Friday, 1 February 2019

David Lloyd Dusenbury: The World City: A Reconstruction of Nemesius of Emesa’s De Natura Hominis

This paper will sketch a new and coherent interpretation of Nemesius of Emesa’s conspectus of late-antique anthropology, De Natura Hominis (ca 390). The Stoics held that “the world … is like a city and a polity”. Their Hellenistic ‘world city’ theory likened “human nature” (natura hominis) to “a code of civil law” (Cicero Fin. III 62–67). Now, the bishop of Emesa rejects numerous Stoic tenets.

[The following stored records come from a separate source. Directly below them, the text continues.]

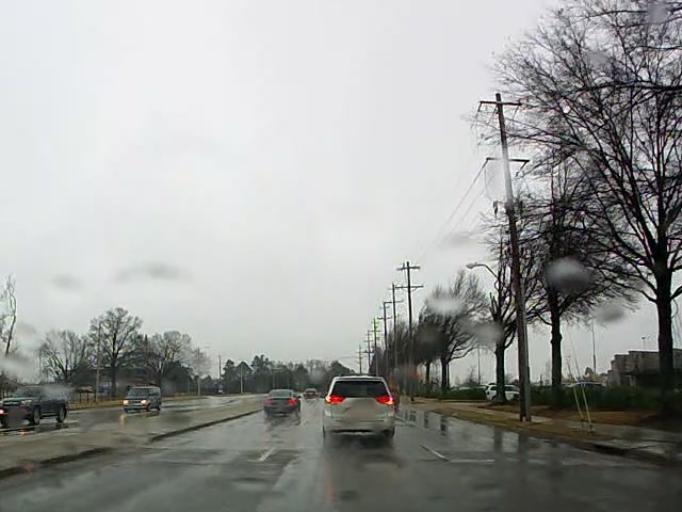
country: US
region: Tennessee
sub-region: Shelby County
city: Germantown
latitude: 35.0993
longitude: -89.8591
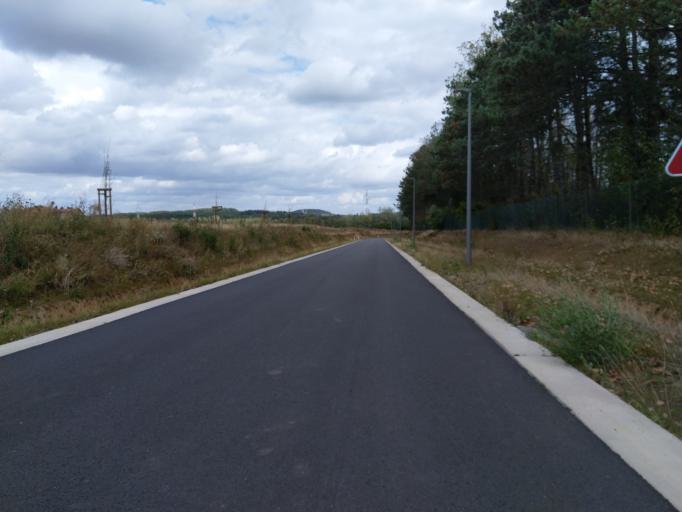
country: BE
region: Wallonia
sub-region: Province du Hainaut
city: Courcelles
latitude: 50.3965
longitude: 4.3481
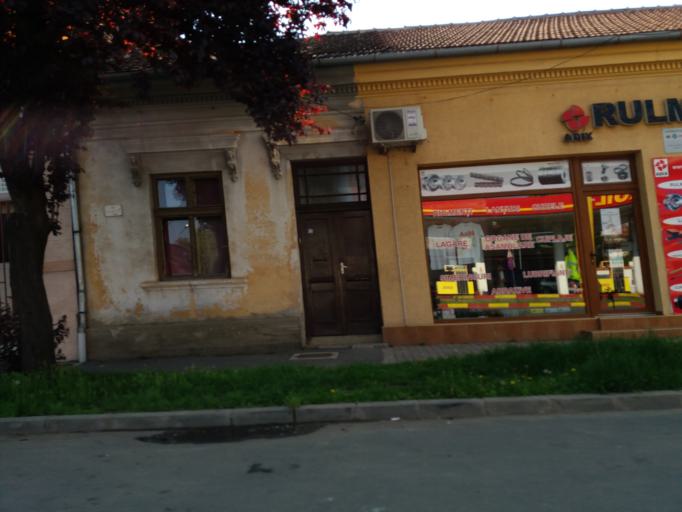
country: RO
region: Arad
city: Arad
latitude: 46.1790
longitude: 21.3083
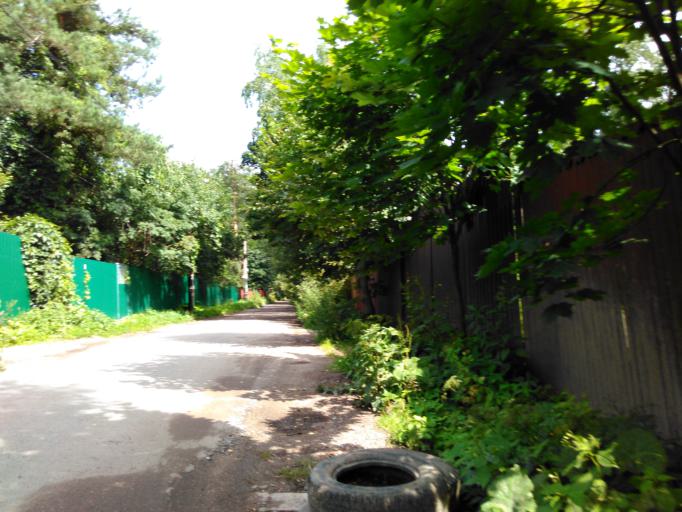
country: RU
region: Moskovskaya
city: Pravdinskiy
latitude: 56.0556
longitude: 37.8415
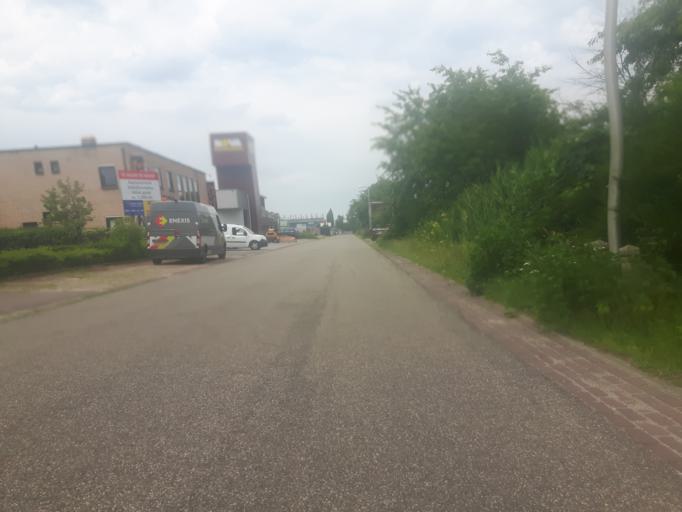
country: NL
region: Overijssel
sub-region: Gemeente Enschede
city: Enschede
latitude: 52.2292
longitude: 6.8514
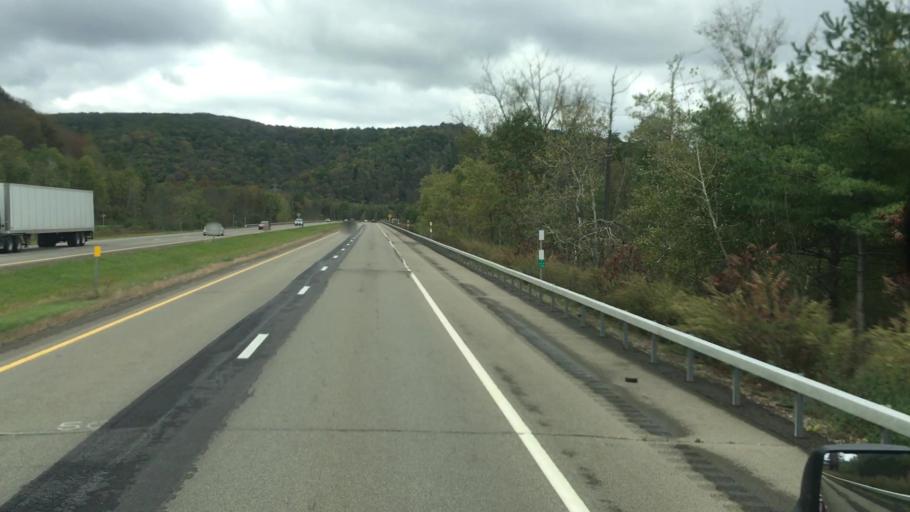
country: US
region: New York
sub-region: Cattaraugus County
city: Salamanca
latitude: 42.1030
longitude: -78.7992
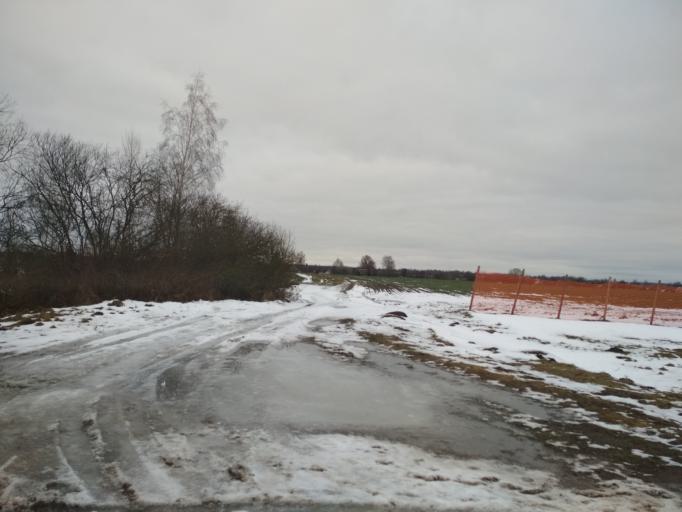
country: BY
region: Minsk
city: Mar''ina Horka
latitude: 53.5025
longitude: 28.0774
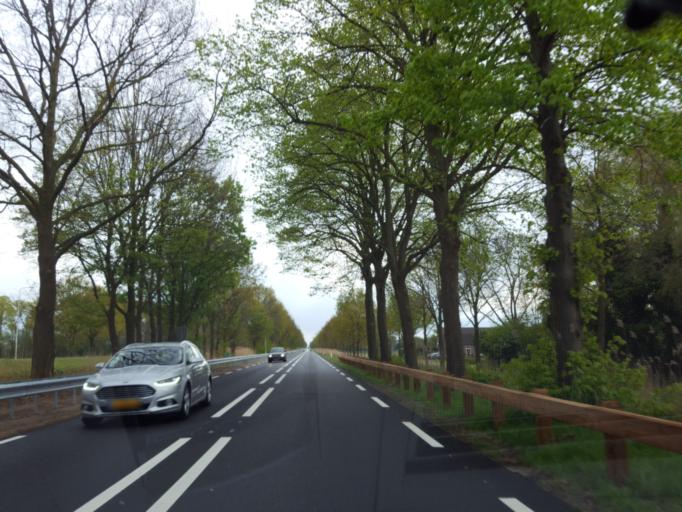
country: NL
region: North Brabant
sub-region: Gemeente Someren
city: Someren
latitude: 51.3491
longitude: 5.7432
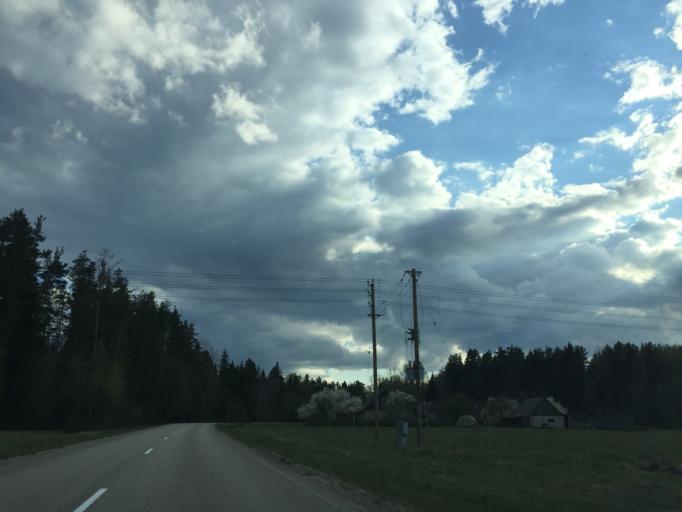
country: LV
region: Priekuli
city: Priekuli
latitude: 57.3768
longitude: 25.4156
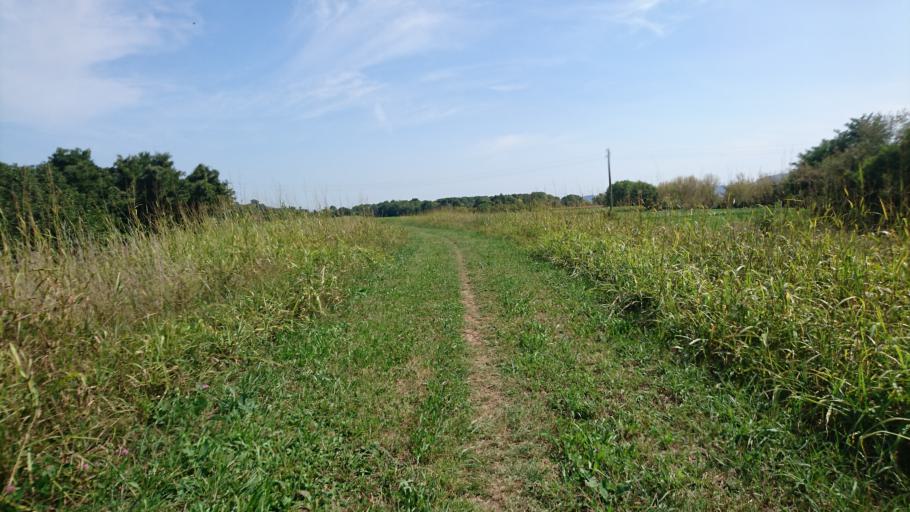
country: IT
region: Veneto
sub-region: Provincia di Vicenza
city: Montegalda
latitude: 45.4524
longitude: 11.6565
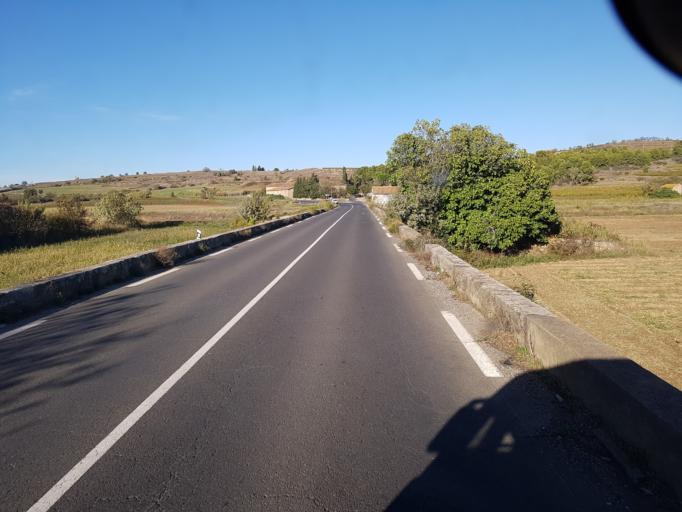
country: FR
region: Languedoc-Roussillon
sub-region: Departement de l'Aude
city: Coursan
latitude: 43.2647
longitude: 3.0801
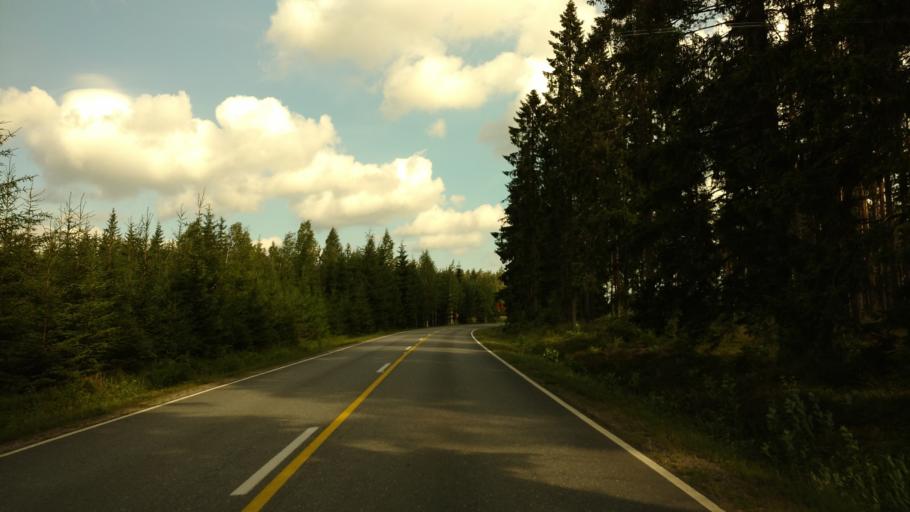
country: FI
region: Varsinais-Suomi
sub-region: Loimaa
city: Koski Tl
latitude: 60.6208
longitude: 23.1131
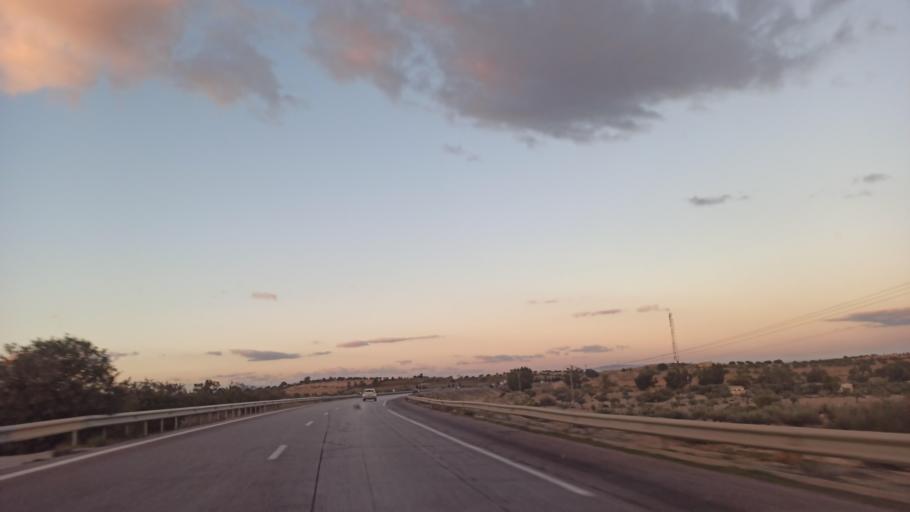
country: TN
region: Susah
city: Harqalah
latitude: 36.2333
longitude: 10.4133
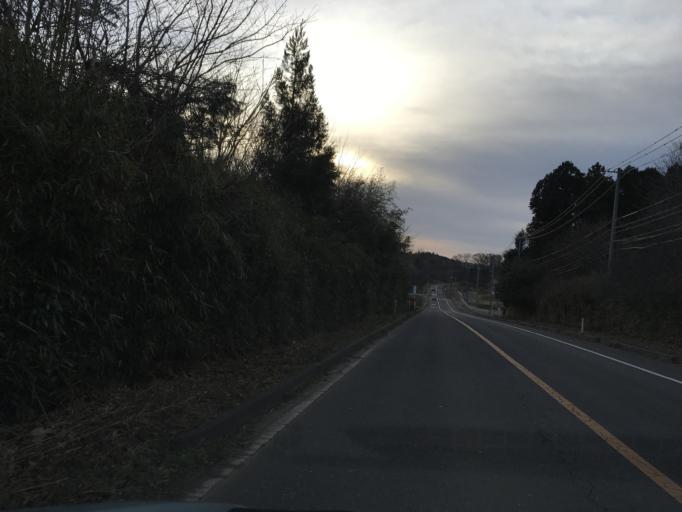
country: JP
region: Miyagi
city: Kogota
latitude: 38.6705
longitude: 141.0854
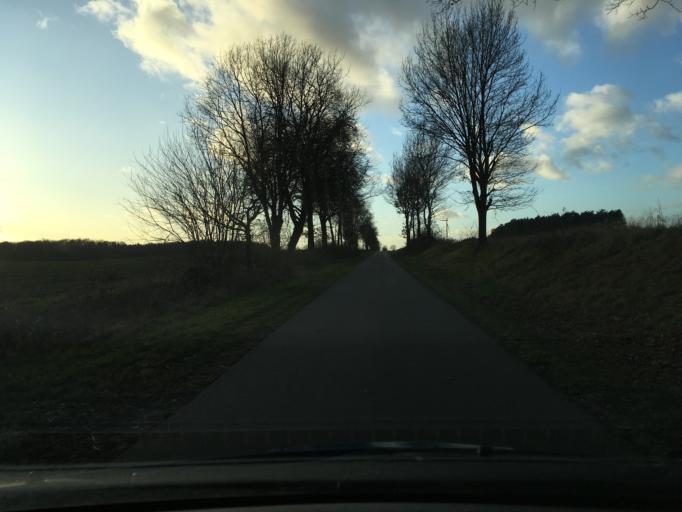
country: DE
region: Lower Saxony
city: Rehlingen
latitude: 53.1036
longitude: 10.2058
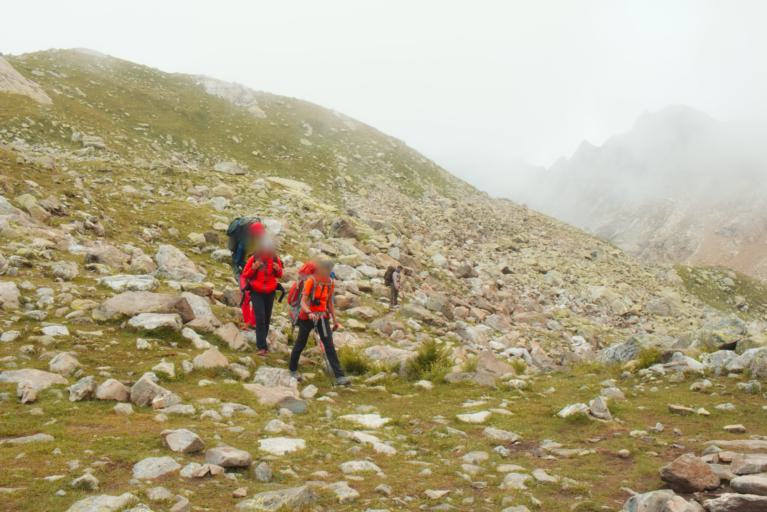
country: RU
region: Karachayevo-Cherkesiya
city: Nizhniy Arkhyz
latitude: 43.4512
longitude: 41.2300
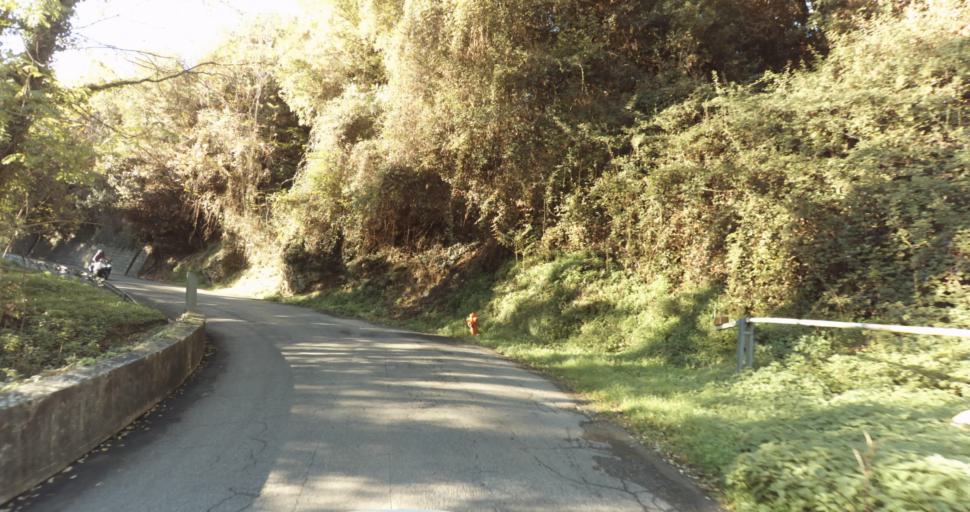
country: FR
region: Provence-Alpes-Cote d'Azur
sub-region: Departement des Alpes-Maritimes
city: Vence
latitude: 43.7277
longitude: 7.0869
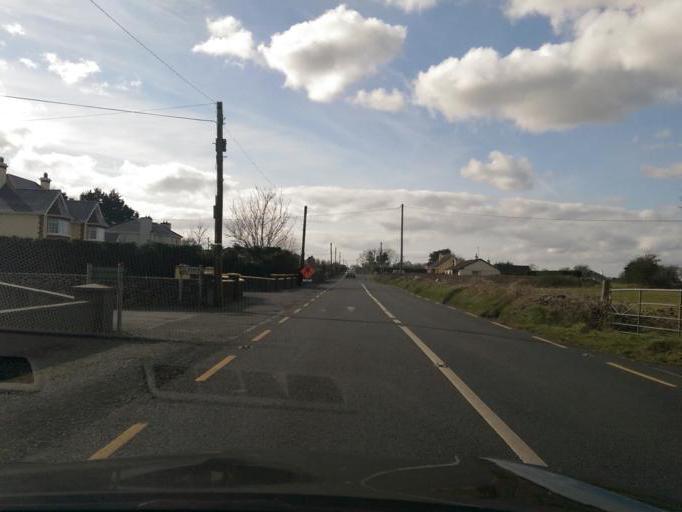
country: IE
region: Connaught
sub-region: County Galway
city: Oranmore
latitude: 53.3137
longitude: -8.8816
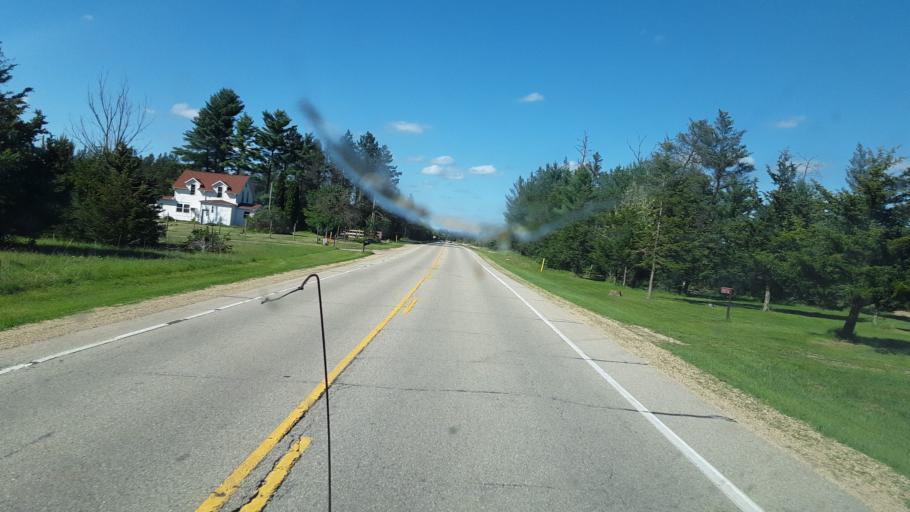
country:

His ‘world city’ is not theirs. Moreover, he criticizes aspects of the Platonic ‘world city’, as set out in the Timaeus. Nevertheless, for Nemesius – as for the Stoics, and late-antique Platonists – the human person is a natural-born world-citizen who is in communion with the whole of creation, and indeed with the Demiurge, since humankind is a “child of God” (θεοῦ τέκνον). Thus, Nemesius opens the Nat. Hom. with an elaborate description of divine creation as οἰκείωσις, and his (unfinished) text closes with a closely argued defence of divine providence as διοίκησις. Nemesius accepts in Nat. Hom. 1 that humankind is “by nature … a political animal”, and his description of human nature is thoroughly political. It is the idea of a ‘world city’ which gives structural and conceptual unity to Nemesius’ Nat. Hom. – a unity which his 19th and 20th-century source-critical interpreters failed to recognize.